Tour Company: We booked with Gate1 and their '13 Day Kaleidoscope of Central Europe'. We researched this out fairly well and concluded it was the most 'bang for the buck'. In hindsight, we were pleased, even though we felt rushed at times. As with all these tours, there are up to 50
of you on one bus. With any luck, it'll be considerably less and you can spread out a little. Again, with wonderful clear hindsight, I would unhesitatingly tour Central on my own with a good guide book and using local tourist offices. I'm doubt you'll save that much money, or have it as convenient, but
you'll be more in control of your own schedule. After all, finding and reserving hotels and restaurants takes time away from your adventure, unless you enjoy that sort of thing.
Guides/books: As usual, I try to study an area before going, but found little suitable in our library under 20 lbs. In desperation, I grabbed a Rick Steve's Eastern Europe and found it a marvelous compact guide that including a little bit of everything from history to major attractions, self guided walks and the best shops.
Crime: We'd had plenty of warnings about crime, pickpockets, I.D. thefts etc. Not once did we ever have any problems. It's hard to feel unsafe when you see well dressed young women walking every were by themselves at all hours looking completely at ease.
Language: English is the official second language and it is difficult to find someone who doesn't at least speak a few word of it and most of the younger people are fairly fluent. Mostly as these countries are too small to expect foreigners to learn theirs, so they learn ours. Lucky us.
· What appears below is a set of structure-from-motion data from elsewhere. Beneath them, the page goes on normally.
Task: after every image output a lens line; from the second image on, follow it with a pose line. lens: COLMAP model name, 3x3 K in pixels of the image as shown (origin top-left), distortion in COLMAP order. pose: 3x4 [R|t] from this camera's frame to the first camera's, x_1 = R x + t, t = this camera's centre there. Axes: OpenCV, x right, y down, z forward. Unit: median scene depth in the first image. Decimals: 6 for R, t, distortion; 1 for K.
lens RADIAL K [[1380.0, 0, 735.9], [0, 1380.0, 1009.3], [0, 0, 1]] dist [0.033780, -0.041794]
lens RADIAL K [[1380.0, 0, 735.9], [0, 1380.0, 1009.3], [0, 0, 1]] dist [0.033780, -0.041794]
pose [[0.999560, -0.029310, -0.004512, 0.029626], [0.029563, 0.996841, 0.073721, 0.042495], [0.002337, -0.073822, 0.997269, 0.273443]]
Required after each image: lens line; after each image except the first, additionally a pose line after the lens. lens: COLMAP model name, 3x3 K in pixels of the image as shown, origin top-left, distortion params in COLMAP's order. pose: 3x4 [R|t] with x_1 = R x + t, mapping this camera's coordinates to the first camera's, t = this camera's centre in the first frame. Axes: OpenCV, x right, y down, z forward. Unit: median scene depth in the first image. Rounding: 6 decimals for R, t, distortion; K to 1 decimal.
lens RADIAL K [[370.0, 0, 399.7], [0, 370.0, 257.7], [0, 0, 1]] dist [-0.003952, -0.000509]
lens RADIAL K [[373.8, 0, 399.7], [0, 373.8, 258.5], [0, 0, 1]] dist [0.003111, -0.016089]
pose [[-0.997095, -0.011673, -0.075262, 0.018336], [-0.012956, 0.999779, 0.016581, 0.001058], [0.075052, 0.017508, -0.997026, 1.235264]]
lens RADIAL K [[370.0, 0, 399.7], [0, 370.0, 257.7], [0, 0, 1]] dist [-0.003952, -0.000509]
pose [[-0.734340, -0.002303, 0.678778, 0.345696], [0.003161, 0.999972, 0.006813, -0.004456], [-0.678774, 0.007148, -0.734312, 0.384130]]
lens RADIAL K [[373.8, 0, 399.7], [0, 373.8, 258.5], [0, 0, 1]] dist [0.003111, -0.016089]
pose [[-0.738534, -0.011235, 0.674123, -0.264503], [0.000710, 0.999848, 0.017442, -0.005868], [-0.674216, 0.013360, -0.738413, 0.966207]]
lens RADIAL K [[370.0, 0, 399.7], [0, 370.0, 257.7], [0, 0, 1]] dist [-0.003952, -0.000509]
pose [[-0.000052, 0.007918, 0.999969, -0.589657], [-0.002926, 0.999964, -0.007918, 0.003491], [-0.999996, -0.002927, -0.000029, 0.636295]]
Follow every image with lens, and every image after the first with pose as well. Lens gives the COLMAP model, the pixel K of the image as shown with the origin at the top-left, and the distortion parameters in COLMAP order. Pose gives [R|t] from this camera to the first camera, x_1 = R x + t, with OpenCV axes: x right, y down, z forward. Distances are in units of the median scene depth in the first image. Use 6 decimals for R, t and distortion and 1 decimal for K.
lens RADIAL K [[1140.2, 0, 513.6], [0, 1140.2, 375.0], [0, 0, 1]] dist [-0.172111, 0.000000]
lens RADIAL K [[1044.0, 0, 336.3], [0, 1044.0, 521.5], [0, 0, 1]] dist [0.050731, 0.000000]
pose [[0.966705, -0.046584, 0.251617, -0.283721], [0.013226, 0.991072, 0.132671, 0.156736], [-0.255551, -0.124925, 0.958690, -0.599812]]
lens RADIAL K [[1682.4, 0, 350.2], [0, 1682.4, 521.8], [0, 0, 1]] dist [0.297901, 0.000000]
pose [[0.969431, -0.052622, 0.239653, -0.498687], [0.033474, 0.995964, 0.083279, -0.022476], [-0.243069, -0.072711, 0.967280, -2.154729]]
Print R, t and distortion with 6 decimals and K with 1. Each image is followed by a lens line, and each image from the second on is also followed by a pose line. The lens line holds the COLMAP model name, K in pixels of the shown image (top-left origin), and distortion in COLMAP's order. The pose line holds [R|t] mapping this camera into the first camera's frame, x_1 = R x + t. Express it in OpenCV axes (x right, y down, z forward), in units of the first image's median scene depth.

Tours and History lessons: Many of the tours will take you to an area, have you stand in one spot and then give you a 10-20 minute history lesson. Some of these spots can be a feast for your eyes, while others may be a simple statues of their heroes or a corner wall with bullet holes. You're not going to remember the lesson and but you won't forget that wall you stared at for 20 minutes. We like tours that keep you moving through interesting areas with light historical commentaries, so choose carefully.
Auschwitz: We didn't take the tour. It was one of the more controversial ones and I thought I'd mention my reasoning. Many people inc. Rich Steve's said don't miss this one and he gives it his highest rating of three stars. People who have taken the tour have said it was one of the most moving experiences of their lives. They're probably right.
First, it was costly, time consuming, involved a bit of driving and took away from other sights. Second, the war atrocities by Hitler (and somewhat Stalin) had been drummed into us on every tour prior to this. Third, when I was young, I remember seeing a man's face up close just after a severe accident he may not have lived through. That too was a moving experience that can yet haunt me if I let it. While we should never forget the lessons of the holocaust, I would prefer to see beauty instead. Your choice.
Crowds: Vienna is a beautiful city with a wonderful old section filled with history and art. Unfortunately it was cheek to jowl in so many places, we couldn't see anything but the top of buildings... even in late September. The same can be said for parts of Prague so you might want to take this into consideration when booking your trip.
Cost: Overall we found your dollar goes a little further here than it would in the USA, but not by much. Most of the countries have their own currency, but two have the Euro. Atm machines were available in all tourist areas of all cities we visited. Use up your coins as the banks won't exchange them.
Cesky Krumlov: in the Czech Republic Is one of those charming medieval towns almost too fairy tale like to believe. If you're anywhere near the area, it's definitely worth a day, or two of just walking the streets. I looked online and if traveling independently, rooms or Pensions can be had for under $100 right in the city center.
Housing: Trying to get some idea of living costs, in Vienna I asked our local guide what a house costs.
She explained that she didn't know as 85% of the people live in apartments. Since they're state owned, from the communists times, they just up prices every year to keep with the market and inflation.. sort of. It seems that a two bedroom apartment goes from somewhere around $500 to $1000 per month depending on the desirability of location, or less than half of what we pay here. Plus many don't own a car as the city is so compact, everything is within walking distance, so two of their biggest expenses are taken care of, plus they get exercise.